We see no reason why New York's well-established rule governing the field of products liability should not apply with equal effect to the marketing for public consumption of prescription drugs. The Court of Appeals has set forth consistently adhered-to guidelines in the area of products liability for the marketing of a product. Liability will not be found unless: (1) the product is "defective" because it is not reasonably safe as marketed; (2) the product was used for a normal purpose; (3) the defect was a substantial factor in causing the plaintiff's injuries; (4) the plaintiff by the exercise of reasonable care would not have both discovered the defect and apprehended its danger; (5) the plaintiff would not have otherwise avoided the injury by the exercise of ordinary care (Codling v Paglia, 32 N.Y.2d 330, 342; Velez v Craine Clark Lbr. Corp., 33 N.Y.2d 117; see Bolm v Triumph Corp., 71 A.D.2d 429; Biss v Tenneco, Inc., 64 A.D.2d 204). Regardless of the descriptive terminology used to denominate the cause of action (viz., "strict liability" or "negligence"), where the theory of liability is failure to warn, negligence and strict liability are equivalent (Bolm v Triumph, supra; Biss v Tenneco, Inc., supra; Rainbow v Elia Bldg. Co., 49 A.D.2d 250). Under this formulation plaintiff clearly cannot establish a basis to impose liability upon defendant.

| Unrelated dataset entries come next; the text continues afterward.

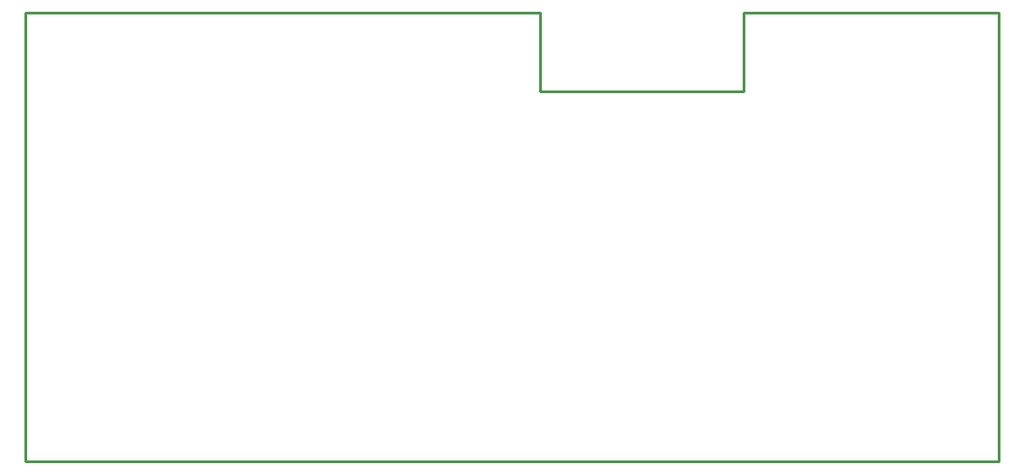
<source format=gko>
G04*
G04 #@! TF.GenerationSoftware,Altium Limited,Altium Designer,25.4.2 (15)*
G04*
G04 Layer_Color=16711935*
%FSLAX44Y44*%
%MOMM*%
G71*
G04*
G04 #@! TF.SameCoordinates,8EE26F3C-D7A1-4C18-BBE8-6C97D16B18D0*
G04*
G04*
G04 #@! TF.FilePolarity,Positive*
G04*
G01*
G75*
%ADD94C,0.2500*%
D94*
X0Y420370D02*
X481330D01*
Y346710D02*
Y420370D01*
Y346710D02*
X671830D01*
Y420370D01*
X910590D01*
X0Y0D02*
Y420370D01*
X910590Y0D02*
Y420370D01*
X0Y0D02*
X910590D01*
M02*

</source>
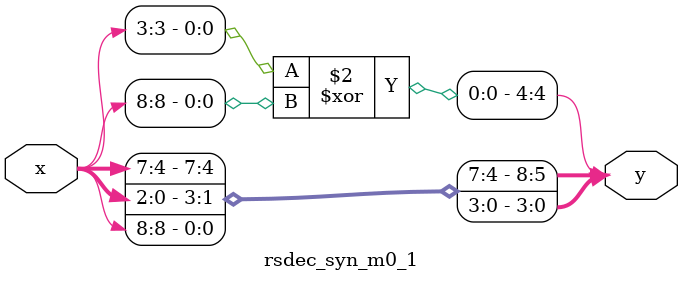
<source format=v>
module rsdec_syn_m0_1 (y, x);
	input [8:0] x;
	output [8:0] y;
	reg [8:0] y;
	always @ (x)
	begin
		y[0] = x[8];
		y[1] = x[0];
		y[2] = x[1];
		y[3] = x[2];
		y[4] = x[3] ^ x[8];
		y[5] = x[4];
		y[6] = x[5];
		y[7] = x[6];
		y[8] = x[7];
	end
endmodule
</source>
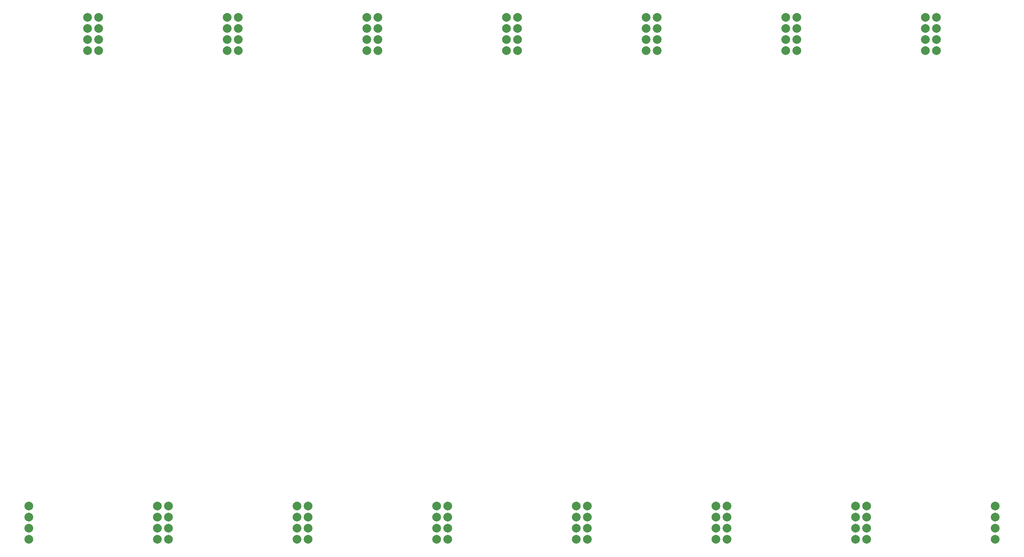
<source format=gbl>
G04 DipTrace 2.4.0.2*
%IN112xAPA102Cx8x14.gbl*%
%MOMM*%
%ADD23C,2.0*%
%FSLAX53Y53*%
G04*
G71*
G90*
G75*
G01*
%LNBottom_Plane*%
%LPD*%
D23*
X27250Y128730D3*
X24750D3*
X27250Y131270D3*
X24750D3*
X27250Y126190D3*
X24750D3*
X27250Y133810D3*
X24750D3*
X43250Y16730D3*
X40750D3*
X43250Y19270D3*
X40750D3*
X43250Y14190D3*
X40750D3*
X43250Y21810D3*
X40750D3*
X59250Y128730D3*
X56750D3*
X59250Y131270D3*
X56750D3*
X59250Y126190D3*
X56750D3*
X59250Y133810D3*
X56750D3*
X75250Y16730D3*
X72750D3*
X75250Y19270D3*
X72750D3*
X75250Y14190D3*
X72750D3*
X75250Y21810D3*
X72750D3*
X91250Y128730D3*
X88750D3*
X91250Y131270D3*
X88750D3*
X91250Y126190D3*
X88750D3*
X91250Y133810D3*
X88750D3*
X107250Y16730D3*
X104750D3*
X107250Y19270D3*
X104750D3*
X107250Y14190D3*
X104750D3*
X107250Y21810D3*
X104750D3*
X123250Y128730D3*
X120750D3*
X123250Y131270D3*
X120750D3*
X123250Y126190D3*
X120750D3*
X123250Y133810D3*
X120750D3*
X139250Y16730D3*
X136750D3*
X139250Y19270D3*
X136750D3*
X139250Y14190D3*
X136750D3*
X139250Y21810D3*
X136750D3*
X155250Y128730D3*
X152750D3*
X155250Y131270D3*
X152750D3*
X155250Y126190D3*
X152750D3*
X155250Y133810D3*
X152750D3*
X171250Y16730D3*
X168750D3*
X171250Y19270D3*
X168750D3*
X171250Y14190D3*
X168750D3*
X171250Y21810D3*
X168750D3*
X187250Y128730D3*
X184750D3*
X187250Y131270D3*
X184750D3*
X187250Y126190D3*
X184750D3*
X187250Y133810D3*
X184750D3*
X203250Y16730D3*
X200750D3*
X203250Y19270D3*
X200750D3*
X203250Y14190D3*
X200750D3*
X203250Y21810D3*
X200750D3*
X219250Y128730D3*
X216750D3*
X219250Y131270D3*
X216750D3*
X219250Y126190D3*
X216750D3*
X219250Y133810D3*
X216750D3*
X11250Y16730D3*
Y19270D3*
Y14190D3*
Y21810D3*
X232750Y16730D3*
Y19270D3*
Y14190D3*
Y21810D3*
M02*

</source>
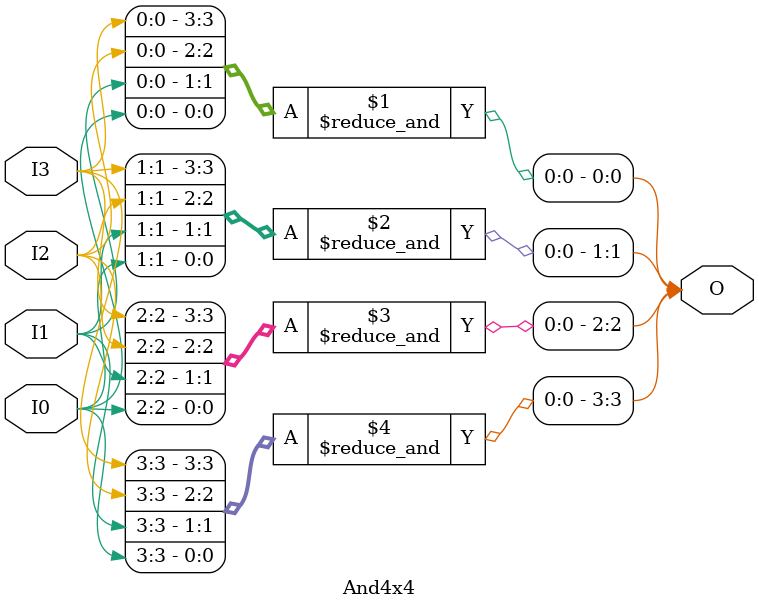
<source format=v>
module And4x4 (input [3:0] I0, input [3:0] I1, input [3:0] I2, input [3:0] I3, output [3:0] O);
assign O = {& ({I3[3],I2[3],I1[3],I0[3]}),& ({I3[2],I2[2],I1[2],I0[2]}),& ({I3[1],I2[1],I1[1],I0[1]}),& ({I3[0],I2[0],I1[0],I0[0]})};
endmodule


</source>
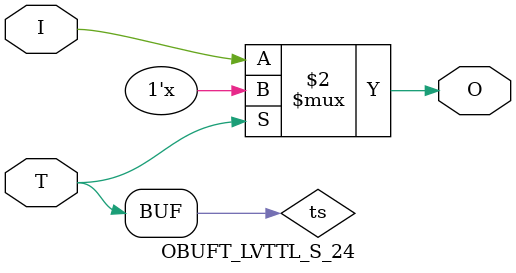
<source format=v>

/*

FUNCTION    : TRI-STATE OUTPUT BUFFER

*/

`celldefine
`timescale  100 ps / 10 ps

module OBUFT_LVTTL_S_24 (O, I, T);

    output O;

    input  I, T;

    or O1 (ts, 1'b0, T);
    bufif0 T1 (O, I, ts);

endmodule

</source>
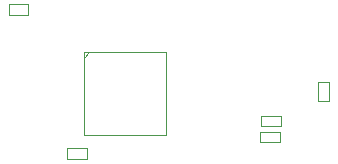
<source format=gbr>
G04*
G04 #@! TF.GenerationSoftware,Altium Limited,Altium Designer,25.8.1 (18)*
G04*
G04 Layer_Color=16711935*
%FSLAX44Y44*%
%MOMM*%
G71*
G04*
G04 #@! TF.SameCoordinates,DC2A109C-38F9-4662-A5C9-921089D2BF11*
G04*
G04*
G04 #@! TF.FilePolarity,Positive*
G04*
G01*
G75*
%ADD13C,0.1000*%
D13*
X-249296Y66370D02*
Y75870D01*
X-232796Y66370D02*
Y75870D01*
X-249296Y66370D02*
X-232796D01*
X-249296Y75870D02*
X-232796D01*
X-185905Y-34928D02*
Y35072D01*
Y-34928D02*
X-115905D01*
Y35072D01*
X-185905D02*
X-115905D01*
X-185905Y30072D02*
X-180905Y35072D01*
X-19201Y-40942D02*
Y-31942D01*
X-36201Y-40942D02*
Y-31942D01*
Y-40942D02*
X-19201D01*
X-36201Y-31942D02*
X-19201D01*
X-18801Y-27543D02*
Y-18543D01*
X-35801Y-27543D02*
Y-18543D01*
Y-27543D02*
X-18801D01*
X-35801Y-18543D02*
X-18801D01*
X12801Y-6208D02*
Y10292D01*
X22301Y-6208D02*
Y10292D01*
X12801Y-6208D02*
X22301D01*
X12801Y10292D02*
X22301D01*
X-199766Y-55550D02*
X-183266D01*
X-199766Y-46050D02*
X-183266D01*
X-199766Y-55550D02*
Y-46050D01*
X-183266Y-55550D02*
Y-46050D01*
M02*

</source>
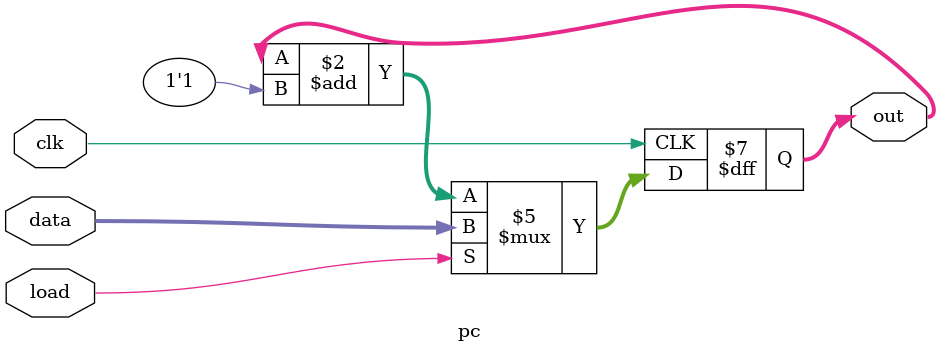
<source format=v>
module pc
#(
	parameter NBADD = 10
)
(
	input 				     clk, load,
	input 	  [NBADD-1:0] data,
	output reg [NBADD-1:0] out
);

initial begin 
	out = 0;
end

always @ (posedge clk) begin
	if (load)
		out <= data;
	else
		out <= out + 1'd1;
end

endmodule

</source>
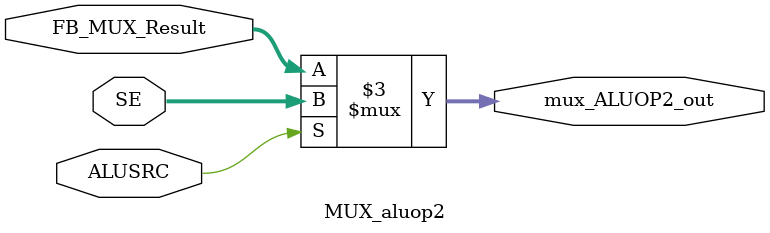
<source format=v>
module MUX_aluop2(
  input [15:0] SE, FB_MUX_Result,
  input ALUSRC,
  output reg [15:0] mux_ALUOP2_out
  );

  always@(*)
    if (ALUSRC)
      mux_ALUOP2_out = SE;
    else
      mux_ALUOP2_out = FB_MUX_Result;
endmodule

</source>
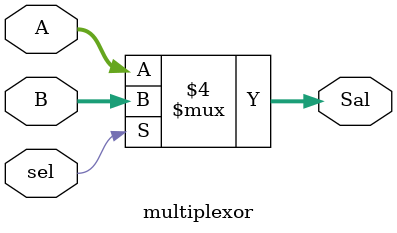
<source format=v>
`timescale 1ns/1ns

module multiplexor(
    input sel,
    input [4:0] A,
    input [4:0] B,
    output reg [4:0] Sal
);

    always @* begin
        if (sel == 0) begin
            Sal = A;    
        end 
        else begin
            Sal = B;
        end
    end

endmodule


</source>
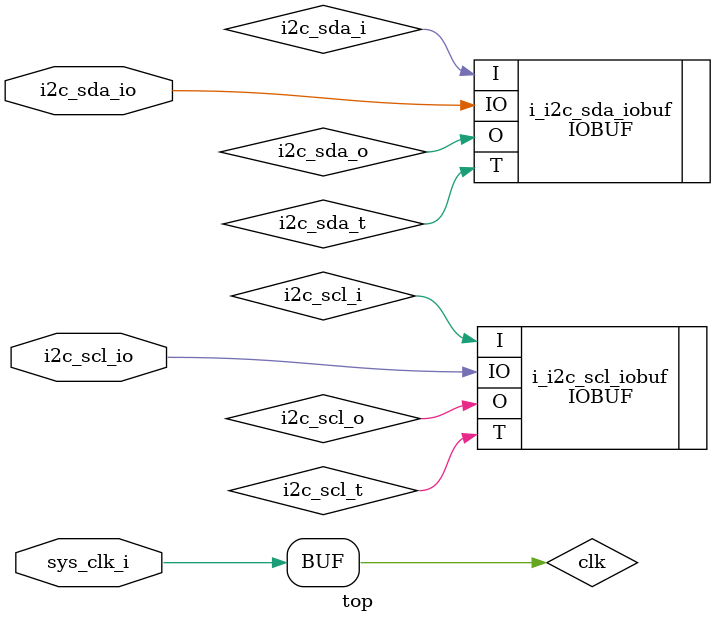
<source format=sv>
module top (
   input sys_clk_i,
   inout i2c_scl_io,
   inout i2c_sda_io
);

   // TODO: pll
   logic clk = sys_clk_i;

   logic i2c_scl_i, i2c_scl_o, i2c_scl_t;
   logic i2c_sda_i, i2c_sda_o, i2c_sda_t;
   IOBUF i_i2c_scl_iobuf (
      .IO (i2c_scl_io),
      .I  (i2c_scl_i),
      .O  (i2c_scl_o),
      .T  (i2c_scl_t)
   );
   IOBUF i_i2c_sda_iobuf (
      .IO (i2c_sda_io),
      .I  (i2c_sda_i),
      .O  (i2c_sda_o),
      .T  (i2c_sda_t)
   );

endmodule

</source>
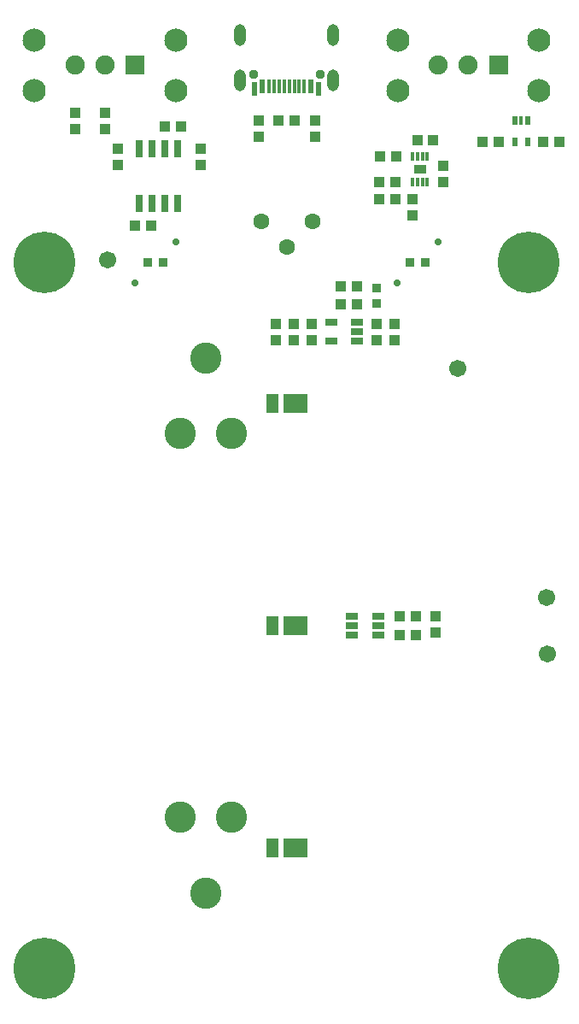
<source format=gts>
G04*
G04 #@! TF.GenerationSoftware,Altium Limited,Altium Designer,22.2.1 (43)*
G04*
G04 Layer_Color=8388736*
%FSLAX44Y44*%
%MOMM*%
G71*
G04*
G04 #@! TF.SameCoordinates,7C5D536F-F001-484F-B139-385EAFE792E0*
G04*
G04*
G04 #@! TF.FilePolarity,Negative*
G04*
G01*
G75*
%ADD27R,1.2016X0.7016*%
%ADD28R,0.7016X1.6516*%
%ADD29R,0.5016X0.8516*%
%ADD30R,0.4516X0.8516*%
%ADD31R,1.2954X0.8890*%
%ADD32R,0.3448X0.9036*%
%ADD33R,1.1016X1.1016*%
%ADD34R,1.1016X1.1016*%
%ADD35R,2.3516X1.9016*%
%ADD36R,1.2516X1.9016*%
%ADD37R,0.9016X0.9016*%
%ADD38R,0.3000X1.3500*%
%ADD39R,0.6000X1.3500*%
%ADD40R,0.9016X0.9016*%
%ADD41C,1.7016*%
%ADD42C,2.3016*%
%ADD43R,1.9016X1.9016*%
%ADD44C,1.9016*%
%ADD45C,1.6016*%
%ADD46C,6.1016*%
%ADD47C,0.7112*%
%ADD48C,3.1016*%
%ADD49O,1.1516X2.1516*%
%ADD50C,0.9516*%
D27*
X390500Y390500D02*
D03*
Y409500D02*
D03*
Y400000D02*
D03*
X364500Y409500D02*
D03*
Y390500D02*
D03*
Y400000D02*
D03*
X344000Y700500D02*
D03*
Y681500D02*
D03*
X370000Y700500D02*
D03*
Y681500D02*
D03*
Y691000D02*
D03*
D28*
X153450Y818000D02*
D03*
X166150D02*
D03*
X178850D02*
D03*
X191550D02*
D03*
Y872000D02*
D03*
X178850D02*
D03*
X166150D02*
D03*
X153450D02*
D03*
D29*
X526000Y879500D02*
D03*
X526000Y900500D02*
D03*
X539000D02*
D03*
Y879500D02*
D03*
D30*
X532500Y900500D02*
D03*
D31*
X432000Y852000D02*
D03*
D32*
X429500Y839300D02*
D03*
X434500D02*
D03*
X424500D02*
D03*
X439500D02*
D03*
X434500Y864700D02*
D03*
X429500D02*
D03*
X439500D02*
D03*
X424500D02*
D03*
D33*
X412000Y390500D02*
D03*
X428000D02*
D03*
X412000Y409500D02*
D03*
X428000D02*
D03*
X150000Y796000D02*
D03*
X166000D02*
D03*
X370000Y718500D02*
D03*
X354000D02*
D03*
X429460Y881000D02*
D03*
X445460D02*
D03*
X408000Y822000D02*
D03*
X392000D02*
D03*
X308000Y900000D02*
D03*
X292000D02*
D03*
X179000Y894000D02*
D03*
X195000D02*
D03*
X370000Y736000D02*
D03*
X354000D02*
D03*
X554500Y879500D02*
D03*
X570500D02*
D03*
X510500D02*
D03*
X494500D02*
D03*
X409000Y864700D02*
D03*
X393000D02*
D03*
X408000Y839300D02*
D03*
X392000D02*
D03*
D34*
X90000Y908000D02*
D03*
Y892000D02*
D03*
X120000Y908000D02*
D03*
Y892000D02*
D03*
X389500Y683000D02*
D03*
Y699000D02*
D03*
X289500D02*
D03*
Y683000D02*
D03*
X324500D02*
D03*
Y699000D02*
D03*
X407000Y683000D02*
D03*
Y699000D02*
D03*
X455000Y839300D02*
D03*
Y855300D02*
D03*
X424380Y822000D02*
D03*
Y806000D02*
D03*
X447500Y409500D02*
D03*
Y393500D02*
D03*
X132500Y872000D02*
D03*
Y856000D02*
D03*
X215000Y872000D02*
D03*
Y856000D02*
D03*
X307000Y699000D02*
D03*
Y683000D02*
D03*
X328000Y900000D02*
D03*
Y884000D02*
D03*
X272000Y900000D02*
D03*
Y884000D02*
D03*
D35*
X308700Y620000D02*
D03*
Y400000D02*
D03*
Y180000D02*
D03*
D36*
X286300Y620000D02*
D03*
Y400000D02*
D03*
Y180000D02*
D03*
D37*
X437500Y760000D02*
D03*
X422500D02*
D03*
X177500Y760000D02*
D03*
X162500D02*
D03*
D38*
X292500Y933750D02*
D03*
X317500D02*
D03*
X312500D02*
D03*
X307500D02*
D03*
X302500D02*
D03*
X297500D02*
D03*
X287500D02*
D03*
X282500D02*
D03*
D39*
X332000Y932000D02*
D03*
X324000Y933750D02*
D03*
X276000D02*
D03*
X268000Y932000D02*
D03*
D40*
X389500Y719000D02*
D03*
Y734000D02*
D03*
D41*
X470000Y655000D02*
D03*
X122500Y762500D02*
D03*
X558270Y371730D02*
D03*
X557500Y427500D02*
D03*
D42*
X50000Y930000D02*
D03*
X190000D02*
D03*
Y980000D02*
D03*
X50000D02*
D03*
X410000Y930000D02*
D03*
X550000D02*
D03*
Y980000D02*
D03*
X410000D02*
D03*
D43*
X150000Y955000D02*
D03*
X510000D02*
D03*
D44*
X90000D02*
D03*
X120000D02*
D03*
X450000D02*
D03*
X480000D02*
D03*
D45*
X274600Y800000D02*
D03*
X300000Y774600D02*
D03*
X325400Y800000D02*
D03*
D46*
X540000Y760000D02*
D03*
X60000D02*
D03*
X540000Y60000D02*
D03*
X60000Y60000D02*
D03*
D47*
X450320Y780320D02*
D03*
X409680Y739680D02*
D03*
X190320Y780320D02*
D03*
X149680Y739680D02*
D03*
D48*
X220000Y135000D02*
D03*
X194500Y210000D02*
D03*
X245500D02*
D03*
X220000Y665000D02*
D03*
X245500Y590000D02*
D03*
X194500D02*
D03*
D49*
X346100Y940000D02*
D03*
X253900D02*
D03*
Y985000D02*
D03*
X346100D02*
D03*
D50*
X333000Y945600D02*
D03*
X267000D02*
D03*
M02*

</source>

Accordingly, even though summary judgment or dismissal is uncommon in a negligence suit, on the facts of this case defendant's motion should have been granted. The warning given was adequate by any standard and the plaintiff as a doctor knew the risks of taking this particular drug whose side effects were those specifically warned against as fully as defendant was able. Where there are admissions, as here, which remove any fact issue, no warrant exists to deny defendant's motion for summary judgment (Siegel, New York Practice, § 280). For us to hold otherwise would serve only to resurrect the discredited doctrine that the defendant manufacturer is an insurer of plaintiff's safety (Micallef v Miehle Co., Div. of Miehle-Goss Dexter, 39 N.Y.2d 376, 386; Biss v Tenneco, Inc., 64 A.D.2d 204, supra; Restatement, Torts 2d, § 402 A, comment k).
The order should be reversed and defendant's motion for summary judgment should be granted.
SIMONS, HANCOCK, JR., DOERR and MOULE, JJ., concur.
Order unanimously reversed, without costs, motion granted and complaint dismissed.